In conclusion, for laparoscopic right colectomy, intracorporeal isoperistaltic totally SSSA achieved a similar short-term outcome to antiperistaltic totally SSSA. Both modalities are safe and feasible.

The following are the supplementary data related to this article.

Table S1

Selection of anastomotic configuration for each surgeon

Disclosures

Author Contribution

Conception and design: XSW and MGZ; administrative support: XSW, HTZ, and ZXZ; provision of study materials or patients: XSW, HTZ, ZL (Zheng Liu), and ZXZ; collection and assembly of data: MGZ and ZL (Zhao Lu); data analysis and interpretation: MGZ, XYH, and ZL; manuscript written: MGZ; manuscript revision: MGZ, ZL (Zhao Lu), ZL (Zheng Liu), XYH, ZXZ, HTZ, and XSW.

Conflict of Interest

No authors have conflicts of interest or financial ties to disclose.

Funding Source

This work is supported by National Key R&D Program of China (2017YFC0908200, 2017YFC0908203), CAMS Initiative for Innovative Medicine (CAMS-I2M-001, CAMS-I2M-003), Beijing Science and Technology Program (D17110002617004), and Non-profit Central Research Institute Fund of Chinese Academy of Medical Sciences (2021-RC310-009).

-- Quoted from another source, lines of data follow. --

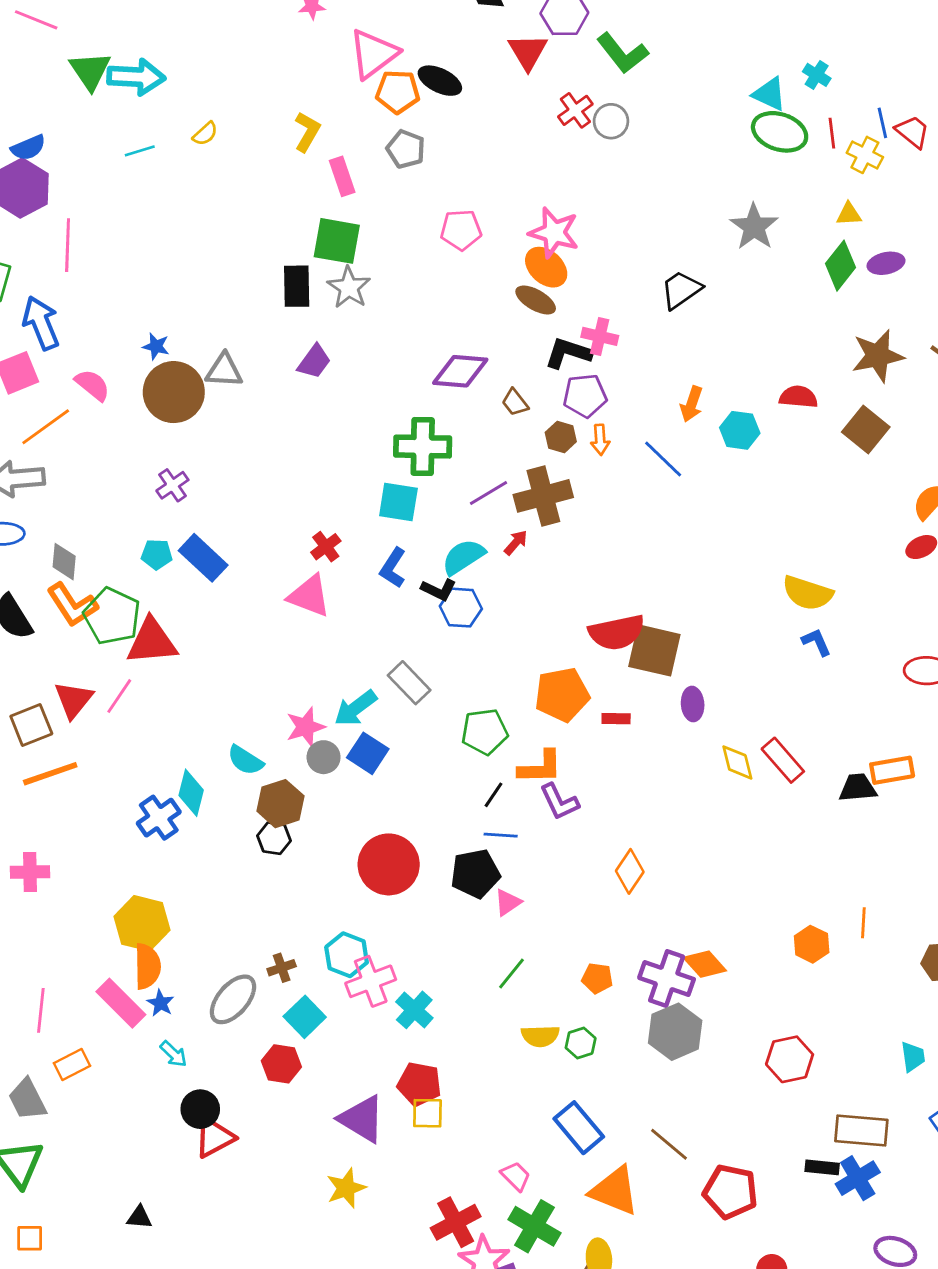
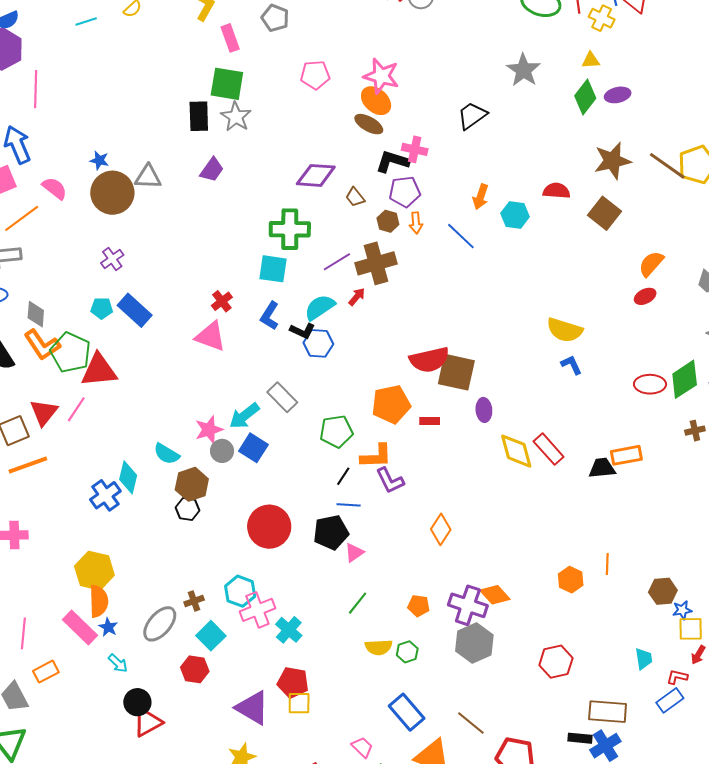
yellow diamond: (737, 762) -> (516, 451), size x1.4

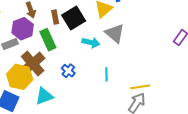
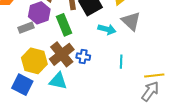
brown cross: (33, 64) -> (62, 54), moved
blue cross: (68, 71) -> (83, 57), turned -32
cyan triangle: (44, 96) -> (58, 81), turned 30

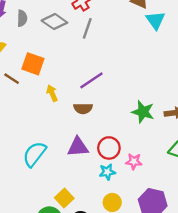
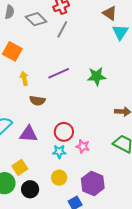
brown semicircle: (83, 108) -> (37, 101), moved
green star: (143, 112) -> (97, 76), moved, turned -30
purple triangle: (78, 147) -> (29, 134), moved

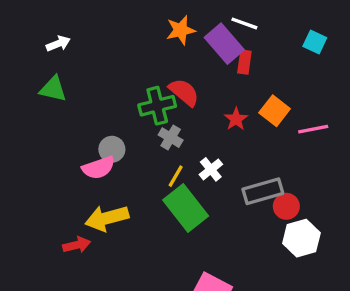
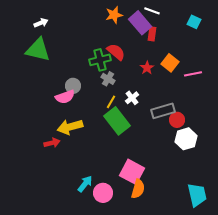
green triangle: (53, 89) -> (38, 50), size x1.5

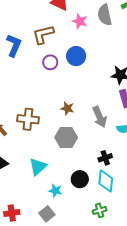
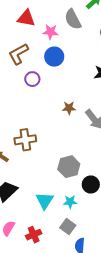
blue circle: (76, 56) -> (54, 57), moved
brown star: (67, 108) -> (69, 108), moved
gray hexagon: (66, 137) -> (69, 167), moved
cyan triangle: (38, 167) -> (45, 201), moved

Availability of Data and Material

All the clinical data were collected from electronic records system of Cancer Hospital Chinese Academy of Medical Sciences.

Ethics Approval

There is no potential conflict of interest. This study involved human participants and was approved by Ethics Committee of National Cancer Center/Cancer Hospital, Chinese Academy of Medical Sciences and Peking Union Medical College. The reference number is NCC201803009. This study complies with the Declaration of Helsinki. All the participated patients signed informed consent.

Consent to Participate

All the patients were informed during the follow-up, and they agreed to join this research.

Consent for Publication

Written informed consent for publication was obtained from all participants.